Concerns the defeat of the Teutonic Knights who were attempting to invade Russia in the 13thC by Prince Alexander Nevsky. Russia (or rather Muscovy) was threatened from the west by the Teutonic Knights and by the Tartars from the south and east. After defeating the Swedes on the River Neva in 1240, the warrior Prince Nevsky is called to rally the people after other leaders of the city of Novgorod have failed. To defend the state he must first form a new army which defeats the Teutonic enemy at a battle fought on frozen Lake Peipus in 1242.

In spite of the interference of the Soviet authorities (threats of being charged with formalism and censorship of the end product) SE is able to make a great film which is far more than mere propaganda designed to serve the interests of Stalin. Awarded the Lenin Prize 1939 for this film. To avoid possible censorship by a new adminstration SE shot the Battle on the Ice scene in the middle of summer in a field outside Moscow, using sodium silicate instead of snow.

Older versions of the film have used a very poor sound track. The reissue on Laser Disc uses a modern digital recording of Prokofiev's music based upon a reconstruction by William D. Brohn based upon Prokofiev's "Alexander Nevsky Cantata".

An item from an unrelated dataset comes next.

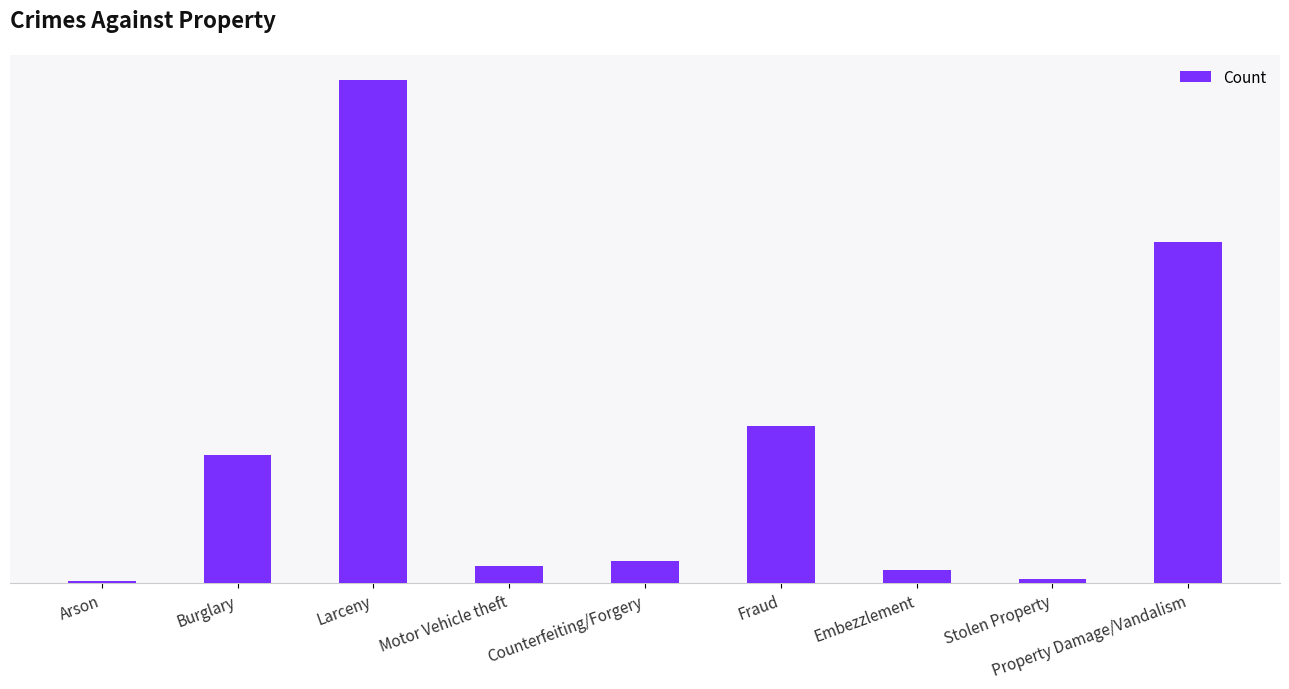

Are the bars horizontal?

No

  1. The parallels between the medieval Teutonic Knights in 1242 and Nazi Germany in 1938. Nevsky as Stalin? Note especially the helmets (based on gargoyles, orgres and fierce animals, yet still similar to actual Nazi helmets).
  2. The use of contrasting "colours" - white for the invading Germans and black for the defending Russians. Opposite of Hollywood convention in Westerns in which good guys wear white hats and bad guys black hats.
  3. The banning and unbanning of the film according the vagaries of Stalin's foreign policy: banned as anti-Nazi after the signing of the Non-Aggression Pact in 1939; unbanned as patriotic propaganda after the invasion of the Soviet Union in 1941.
  4. The brilliant battle on the Ice at Lake Peipus in 1242. SE had the use of the Red Army as extras (as Bondarchuk did in 1968 when making War and Peace). Parallels between Nevsky's use of peasants and the role of partisans in defeating Nazi invaders (Great Patriotic War to defend Mother Russia); prophetic idea that elements would help defeat invaders (cracking ice in Nevsky; harsh winter of 1941-42).
  5. The connection between the "symphonic structure" of the film and the use of Prokofiev's music. One critic calls it an "operatic, patriot pageant."